Indeed, Perkins Coie’s plan coincides with what the ABA Journal found when surveying associates late last year. “The Ultimate Time-Money Trade-off,” Feb­ruary 2007, reports that 84.2 percent of survey respondents said they’d be willing to earn less money in exchange for lower billable-hour requirements.

Perkins Coie is among only a handful of firms offering plans under which associates who don’t want to bill more than 2,000 hours a year can forgo the recent raises. But more firms may follow suit, particularly if large firms raise associate salaries again by the end of 2007, as some legal blogs have predicted.

Plans like the one offered by Perkins Coie are a good thing, says legal recruiter Julie Q. Brush of Redwood Shores, Calif. And she speculates that top associate can­didates may even start seeking out law firms that offer this flexibility. “But initially they’re going to be skeptical in regard to whether it really works,” she adds.

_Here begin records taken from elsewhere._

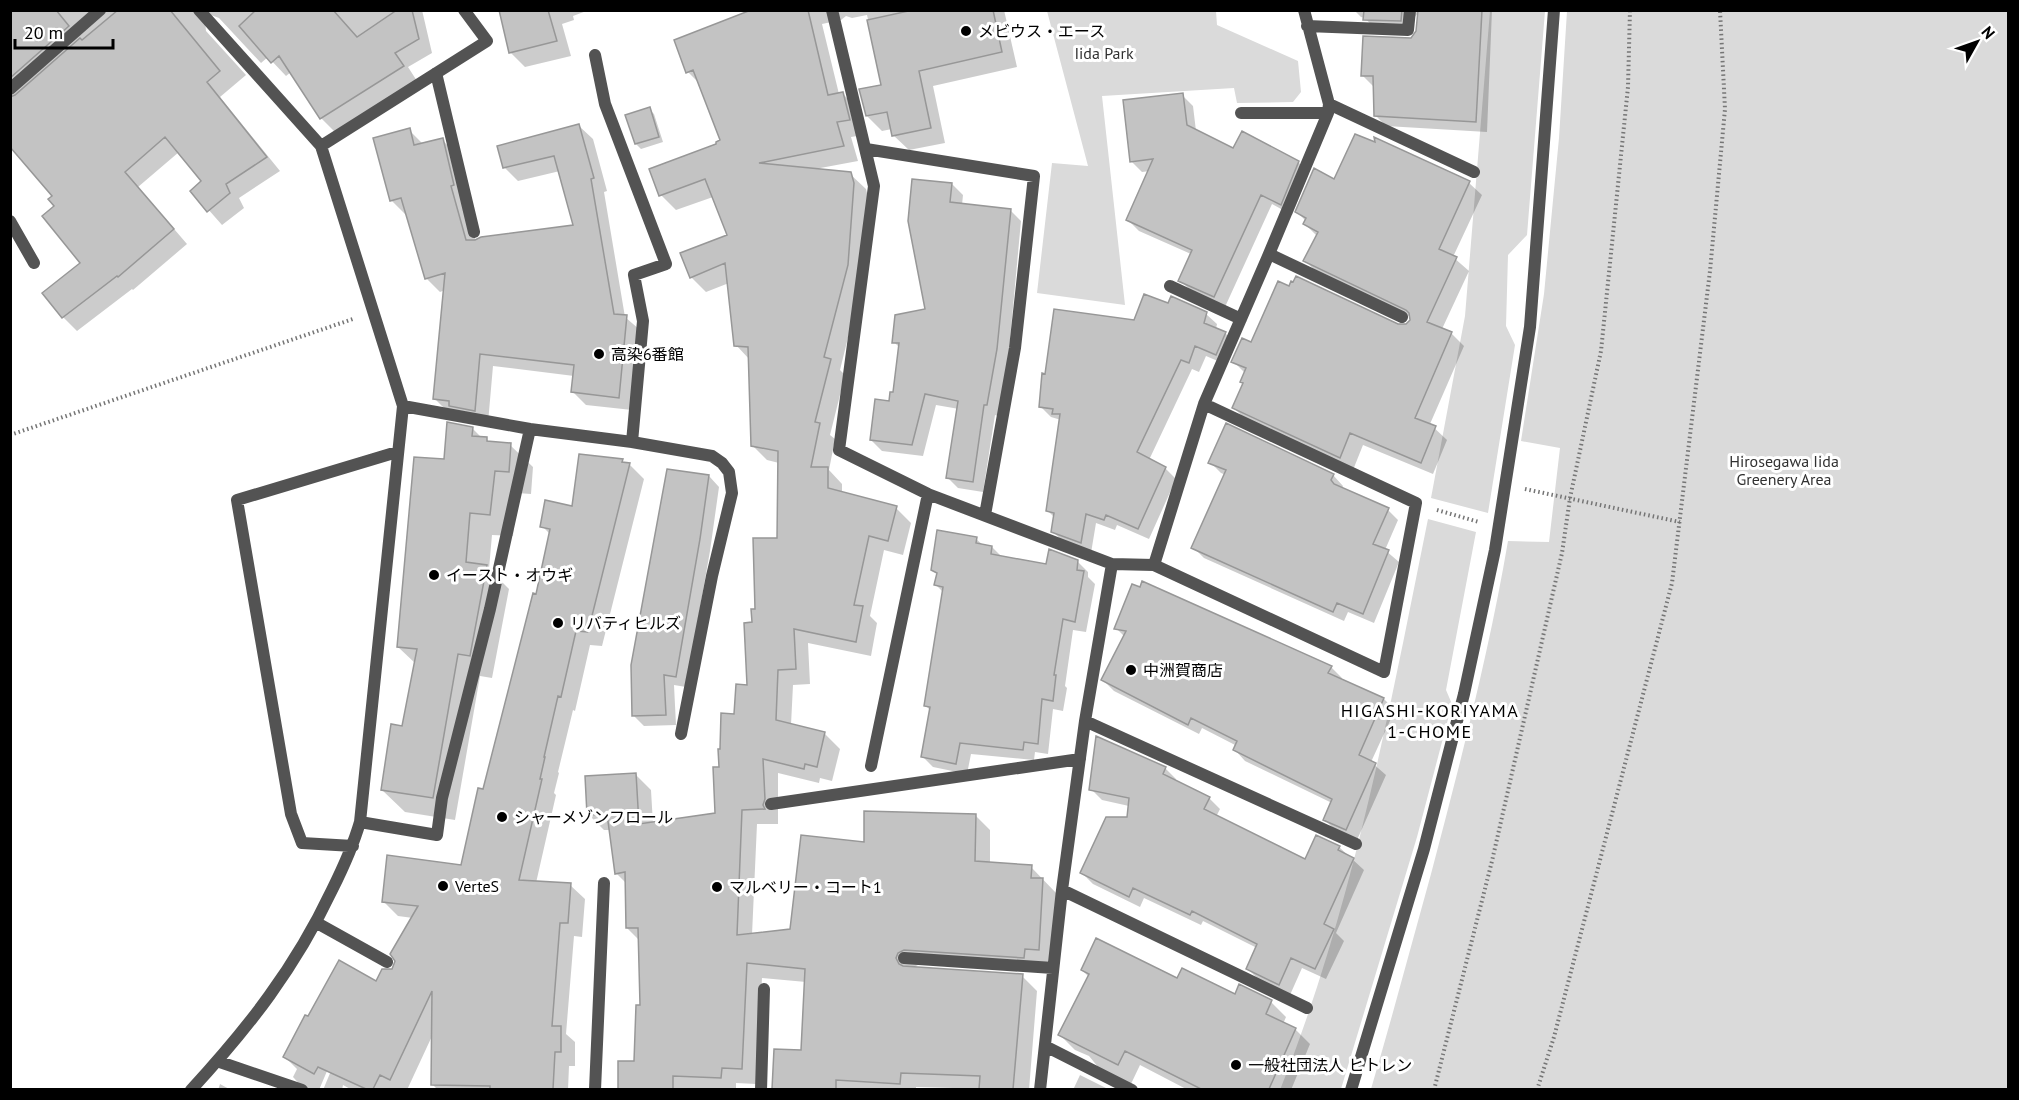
<svg xmlns="http://www.w3.org/2000/svg" width="2019" height="1100" viewBox="0 0 2019 1100" font-family="'PT Sans','Noto Sans JP',sans-serif">
<style>
.green{fill:#dadada}
.shadow{fill:#0003}
.building{fill:#c3c3c3;stroke:#979797;stroke-width:1.5}
.lines{fill:none;stroke-linecap:round;stroke-linejoin:round}
.path{stroke:#757575;stroke-width:4;stroke-dasharray:1.5 3;stroke-linecap:butt}
.street{stroke:#535353;stroke-width:12}
.poi-dot{fill:#000;stroke:#fff;stroke-width:2}
.labels{text-anchor:middle;dominant-baseline:central;stroke-width:6;stroke-linejoin:round;paint-order:stroke}
.poi-label{font-size:16px;fill:#000;stroke:#fff;text-anchor:start}
.park-label{font-size:16px;fill:#313131;stroke:#fff}
.neighbourhood-label{font-size:18px;letter-spacing:1.5px;fill:#000;stroke:#fff}
</style>
<rect width="100%" height="100%" fill="#fff"/>
<path class="green" d="M1047,11H1216L1217,25L1298,61L1301,92L1293,102L1237,103L1234,88L1102,96L1125,305L1037,293L1052,163L1088,166Z
M1490,11H1545L1527,235L1508,255L1506,326L1515,345L1488,513L1431,498L1465,316Z
M1567,11H2008V1089H1371C1392,1018 1411,946 1431,874C1460,764 1489,653 1508,541L1549,542L1560,448L1521,441L1544,294L1559,138Z
M1428,519L1476,532L1446,690L1452,704L1417,837L1341,1089L1280,1090C1353,907 1389,712 1428,519Z"/>
<path class="shadow" d="M10,10H422L432,53L408,67L417,81L335,132L321,118L291,72L286,76L268,57L261,63L219,18L211,15L205,21L206,31L246,75L220,97L280,171L239,198L244,208L222,225L192,191L204,181L179,152L138,187L187,244L133,290L132,289L77,331L63,317L82,263L56,207L54,196L10,144Z
M500,10H589L573,16L574,20L562,24L571,56L525,67L510,52Z
M755,10H1004L1017,67L933,86L945,143L909,150L893,135L892,129L882,131L867,116L883,86L867,15L852,18L846,16L841,20L822,24L839,94H843L858,109L864,135L851,137L858,161L815,169L850,174L866,189L869,201L862,281L840,370L845,375L830,435L835,439L829,470L842,484V493L896,508L911,523L903,555L884,550L870,616L877,623L871,656L808,643L810,684L793,685L791,725L825,734L840,749L832,781L820,778L819,783L778,773V824H757L752,935L792,931L865,844L975,815L990,830V864L1031,867L1058,895L1053,965L920,964L912,968L1022,976L1037,991L1029,1090L916,1087V1090H773L775,1050L803,1052L806,982L762,978L756,1084L736,1083V1090H620V1063H635L642,1007L640,941L627,928V884L616,873L610,830H604L589,815L636,775L651,790L653,824L716,815L721,768L736,715L748,686L753,624L756,610L779,539V463L767,460L752,445L750,360L736,345L729,283L706,292L691,277L729,236L713,197L676,210L661,195L722,141L700,84L688,72Z
M1354,10H1492L1487,132L1386,126L1375,115L1373,86L1362,75L1412,39L1418,32L1420,11L1412,20L1411,32L1376,30L1365,18L1361,17Z
M1182,95L1193,106L1196,131L1234,150L1298,162L1309,173L1292,215L1272,204L1225,307L1191,291L1180,280L1191,254L1139,231L1128,220L1150,171L1142,172L1131,161Z
M649,109L654,114L663,142L641,149L636,144Z
M579,126L593,139L607,191L604,192L625,317L640,330L632,410L586,405L573,392L574,376L493,366L488,423L448,412L435,399L445,290L440,292L426,278L407,213L405,214L391,200L409,130L423,144L442,140L456,153L463,199L476,242L575,227L560,171L518,181L504,167Z
M1335,181L1469,183L1482,195L1453,257L1469,271L1442,329L1451,333L1464,346L1430,424L1447,440L1433,474L1363,445L1353,470L1246,420L1234,408L1244,384L1245,373L1233,361L1252,344L1407,326L1411,320V317L1318,273L1305,261L1317,236L1305,224L1306,221L1297,212Z
M952,184L963,195L962,205L1010,210L1021,221L1008,361L998,416L995,415L983,492L958,488L947,477L959,409L936,405L923,456L882,451L871,440L894,394L900,348L894,342L927,310Z
M1169,305L1206,314L1217,324L1216,329L1225,333L1236,344L1227,365L1206,356L1199,372L1192,369L1149,460L1165,468L1176,479L1149,539L1117,525L1115,530L1096,523L1091,553L1064,542L1053,532L1055,518L1048,511L1061,420L1051,417L1041,407L1135,322Z
M472,428L482,438L486,439L491,443L510,445L533,467L531,494L517,493L513,536L492,535L489,569L509,589L492,678L480,676L455,820L405,812L382,790L404,728L416,664L398,647L446,461Z
M622,461L630,465L644,479L602,646L590,645L575,711L573,710L558,772L559,773L554,793L556,795L536,883L570,885L585,899L582,937L574,936L566,1034L575,1042V1066H569L568,1090H438L432,1084L433,1034L407,1090H352L343,1085L342,1090H323L333,1066L330,1064L319,1090H305L293,1077L297,1069L284,1056L308,1018L376,983L393,970L413,918L398,916L383,901L462,867L484,791L537,595L551,535L542,526L573,507Z
M1210,462L1333,475L1343,486L1342,489L1388,510L1398,520L1385,550L1399,562L1374,623L1348,612L1344,621L1204,558L1193,547L1226,475L1221,473Z
M709,476L719,487L710,551L686,687L674,685L676,725L644,726L634,716Z
M976,539L983,545L992,547L1002,557L1048,566L1077,561L1088,572V577L1095,584L1086,632L1073,630L1065,686L1067,688L1063,711L1053,709L1048,754L1035,752L1034,760L971,754L967,774L933,767L922,756L931,711L926,706L944,593L936,585L938,575L932,570Z
M1116,628L1331,667L1342,678L1341,680L1384,699L1395,710L1371,762L1386,775L1357,840L1336,831L1325,820L1332,803L1245,761L1235,750L1237,746L1202,728L1199,734L1114,691L1103,680L1125,637Z
M1165,768L1176,779L1175,782L1209,798L1220,809L1216,817L1306,861L1339,847L1364,870L1336,933L1344,941L1326,979L1302,968L1290,995L1259,980L1248,969L1257,948L1203,921L1201,925L1144,898L1140,907L1093,884L1082,873L1128,819L1129,806L1102,800L1091,789Z
M1082,970L1178,980L1236,996L1240,986L1271,1002L1286,1017L1283,1024L1295,1029L1310,1044L1291,1090H1188L1140,1065L1130,1086L1103,1073L1089,1056L1075,1050L1060,1035L1089,977Z
M1080,1075L1106,1088L1108,1090H1073Z
M220,1084L231,1090H218Z"/>
<path class="building" d="M10,10H56L69,26L10,78Z
M118,10H170L220,71L207,82L267,157L226,184L230,193L207,212L190,191L201,181L165,137L125,172L174,229L118,277L117,276L62,318L42,293L80,263L42,216L54,206L48,199L52,196L10,147V97L15,95L80,38L82,40Z
M256,10H333L357,37L397,10H412L419,39L395,53L404,66L320,119L279,56L271,63L239,26Z
M499,10H548L557,41L509,53Z
M751,10H808L828,95L843,92L850,120L837,122L844,146L759,163L851,172L854,183L848,265L824,357L831,359L815,422L820,423L811,467H828V488L897,506L888,541L869,536L854,605L863,606L856,642L794,629L796,669L778,670L776,720L825,732L817,767L805,764L804,769L763,759L765,799L763,805L765,809L742,810L737,935L790,929L801,835L864,842V811L976,814L975,861L1032,865L1031,878H1043L1039,950L1025,949L1024,958L904,950L898,953L896,958L899,964L903,966L1023,974L1013,1089H979L980,1076L901,1073L900,1084L836,1080V1089H772L774,1049L801,1050L805,969L747,963L742,1069L722,1068L721,1078L673,1076V1089H618V1061H634L636,1005H640L638,928H626L625,872L615,874L607,814L587,815L585,776L636,773L639,824L715,813L713,767H719L718,749H720L721,713L734,714L736,684L747,685L744,623L752,622L751,609H755L753,538H777L778,451L751,446L748,347L734,346L725,263L690,278L680,253L727,235L705,179L659,196L649,169L716,144V142L720,140L693,70L686,73L674,40Z
M913,10H993L1002,52L919,71L931,128L892,136L887,112L866,116L859,89L881,85L867,20Z
M1364,10H1402L1401,21L1363,20Z
M1418,10H1482L1476,122L1374,116L1373,76H1361L1363,36L1411,38L1416,31Z
M1183,93L1187,125L1233,148L1242,131L1299,161L1281,205L1261,195L1214,297L1178,281L1192,250L1126,220L1153,159L1130,162L1123,100Z
M650,107L659,137L635,144L625,115Z
M579,124L594,178L591,179L614,314L627,315L619,398L571,392L574,365L480,354L475,411L449,406V401L433,399L445,273L425,279L401,198L390,201L373,138L410,128L414,145L443,138L454,185L451,186L466,240H475L481,237L573,225L554,156L503,168L497,146Z
M1355,134L1375,142L1374,137L1470,181L1439,249L1457,257L1427,322L1452,332L1415,418L1436,426L1421,463L1350,433L1340,458L1232,408L1243,383L1240,382L1246,368L1231,362L1242,338L1251,342L1278,281L1289,286L1291,281L1293,282L1296,276L1398,324H1406L1410,320L1409,313L1406,310L1303,261L1318,232L1303,224L1306,218L1295,212L1314,168L1334,179Z
M912,179L952,183L950,202L1011,209L997,349L987,405H984L973,482L946,478L958,401L925,394L912,445L870,440L875,399L889,401L890,392H893L899,343H892L895,315L925,309L908,221Z
M1144,294L1168,303L1171,296L1207,312L1204,323L1226,332L1216,355L1195,346L1189,363L1181,360L1137,452L1166,467L1138,529L1106,515L1104,520L1086,514L1081,543L1051,532L1054,513L1046,511L1060,414H1052L1053,409L1039,407L1042,373L1045,374L1054,309L1134,320Z
M447,422L473,427L472,436L487,437V441L511,443L509,472L495,471L490,515L470,513L466,562L487,565L470,656L458,654L433,798L381,790L391,724L402,726L417,649L397,647L414,457L444,459Z
M1226,423L1334,474L1331,480L1334,484L1389,508L1373,544L1389,550L1363,614L1337,603L1333,612L1191,548L1226,470L1208,463Z
M579,454L623,459L622,462L630,463L588,632L576,631L561,697L558,696L544,757H545L540,779H542L519,880L571,883L568,923H560L552,1026H561V1052H555L553,1089H490V1086L431,1085L432,991L390,1080L380,1075L373,1089H366L318,1067L314,1074L283,1057L305,1015L308,1016L339,960L376,981L382,969H392L395,961L390,954L418,906L382,902L387,855L461,865L478,788L483,789L533,593L536,594L550,529L540,527L545,500L572,506Z
M667,469L709,475L700,539L676,677L664,675L666,715L632,716L631,665Z
M937,530L977,537L976,543L992,546L991,554L1046,564L1049,549L1078,560L1077,570L1084,571L1075,622L1063,619L1054,675H1056L1053,701L1042,699L1038,744L1024,742L1023,750L960,743L956,764L921,757L930,707L924,706L943,587L934,585L937,573L931,570Z
M1142,581L1332,666L1328,673L1384,698L1359,755L1376,763L1346,830L1323,820L1332,799L1233,750L1237,741L1191,718L1188,725L1101,680L1126,631L1114,629L1132,584L1140,587Z
M1096,736L1166,767L1163,774L1210,797L1204,809L1305,859L1316,835L1340,846L1338,850L1354,858L1324,924L1334,929L1315,969L1291,958L1279,985L1246,969L1257,944L1192,911L1190,915L1133,888L1129,897L1080,873L1106,817H1127L1129,798L1089,790Z
M1096,938L1177,978L1182,968L1235,994L1239,984L1272,1000L1266,1014L1296,1028L1269,1089H1201L1125,1051L1118,1065L1058,1035L1089,974L1081,970Z"/>
<g class="lines">
<path class="path" d="M10,435L353,319
M1525,489L1680,522
M1437,510L1479,522
M1434,1090L1492,861L1562,553L1570,498L1601,351L1628,87L1630,10
M1537,1090L1554,1037L1672,583L1710,271L1725,109L1720,10"/>
<path class="street" d="M832,10L874,186L839,450L928,494L1112,564L1085,721L1062,890L1040,1090
M1307,26L1408,30L1410,10
M595,55L605,104L666,264L634,275L643,321L632,442
M436,73L474,232
M10,89L100,10
M1329,104L1474,172
M1241,113H1328
M321,146L487,41L464,10
M866,149L1034,176L1015,348L985,515
M10,221L34,263
M1269,254L1402,317
M1170,286L1241,319
M530,429L632,442L712,456L722,463L729,472L732,493L712,576L681,734
M1112,564L1154,565L1204,404L1269,254L1328,113L1329,104L1304,10
M1154,565L1384,672L1416,503L1204,404
M1085,721L1356,844
M871,766L928,494
M771,804L1080,759
M360,822L437,835L442,798L490,609L530,429L403,406
M353,846L302,843L291,814L237,500L397,452
M1062,890L1307,1008
M317,923L387,962
M904,958L1053,968
M1045,1046L1132,1090
M217,1061L302,1090
M191,1090C249,1027 295,968 332,890C343,868 353,846 360,822L403,406L321,146L199,10
M595,1090L604,883
M761,1090L764,989
M1351,1090L1424,849L1464,694L1495,550L1530,327L1554,10"/>
</g>
<g class="poi-dot">
<circle cx="966" cy="31" r="6"/>
<circle cx="599" cy="354" r="6"/>
<circle cx="434" cy="575" r="6"/>
<circle cx="558" cy="623" r="6"/>
<circle cx="1131" cy="670" r="6"/>
<circle cx="502" cy="817" r="6"/>
<circle cx="443" cy="886" r="6"/>
<circle cx="717" cy="887" r="6"/>
<circle cx="1236" cy="1065" r="6"/>
</g>
<g class="labels">
<g class="poi-label">
<text x="978" y="31">メビウス・エース</text>
<text x="611" y="354">高染6番館</text>
<text x="446" y="575">イースト・オウギ</text>
<text x="570" y="623">リバティヒルズ</text>
<text x="1143" y="670">中洲賀商店</text>
<text x="514" y="817">シャーメゾンフロール</text>
<text x="455" y="886">VerteS</text>
<text x="729" y="887">マルベリー・コート1</text>
<text x="1248" y="1065">一般社団法人 ヒトレン</text>
</g>
<g class="park-label">
<text x="1104" y="53">Iida Park</text>
<text x="1784" y="461">Hirosegawa Iida<tspan x="1784" dy="18">Greenery Area</tspan></text>
</g>
<g class="neighbourhood-label">
<text x="1430" y="710">HIGASHI-KORIYAMA<tspan x="1430" dy="21">1-CHOME</tspan></text>
</g>
</g>
<rect width="2019" height="1100" fill="none" stroke="#000000" stroke-width="24"/>
<g transform="translate(1977 42) rotate(50)" stroke="#ffffff" stroke-width="4.5" paint-order="stroke">
<path d="M0-4.5L10 22L0 15L-10 22Z" fill="#000000"/>
<text y="-9" font-size="16" font-weight="bold" text-anchor="middle" fill="#000000">N</text>
</g>
<path d="M15 39v9h98v-9" fill="none" stroke="#000000" stroke-width="3"/>
<text x="24" y="39" font-size="18" fill="#000000" stroke="#ffffff" stroke-width="4.5" paint-order="stroke">20 m</text>
</svg>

Susan C. Robinson, the associate dean for career serv­­ices at Stanford Law School, says she’s seen this happen. A number of associates have told her that they’d like an option like the one Perkins Coie offers. But they’re also concerned that taking such a deal might lead to being seen as someone who is not committed to the firm—and who would not qualify for partnership.

“It’s a big concern because of what it could signal—that you’re not as committed, and you’re not a star,” Robinson says. “What a lot of people want is more sane hours but to still be seen as committed to the practice.”

Giles dismisses these concerns. Perkins Coie, he says, doesn’t publish a list of which associates opt to work less, so he doubts that many know a person’s choice, unless he or she reveals it.

He acknowledges that other firms have tried similar plans and failed, largely because people felt the plans created a caste system. “We always avoid trying to label it; we just say it’s a flexible track,” Giles says.

Regardless of your specific track, a starting salary of $140,000 or more is pretty impressive—particularly if you can work fewer than 2,000 hours a year to get it.

“The big firms are offering hours that midsize firms offer, but at more money,” recruiter Brush says. Such plans, she adds, may decrease turnover among more senior associates.

“When big firms’ associates want to leave, they’re willing to take a pretty sizable salary cut,” Brush says. “If you have big firms offering different tracks—and paying more money than midsize or small firms—it’s a pretty good way to retain associates.”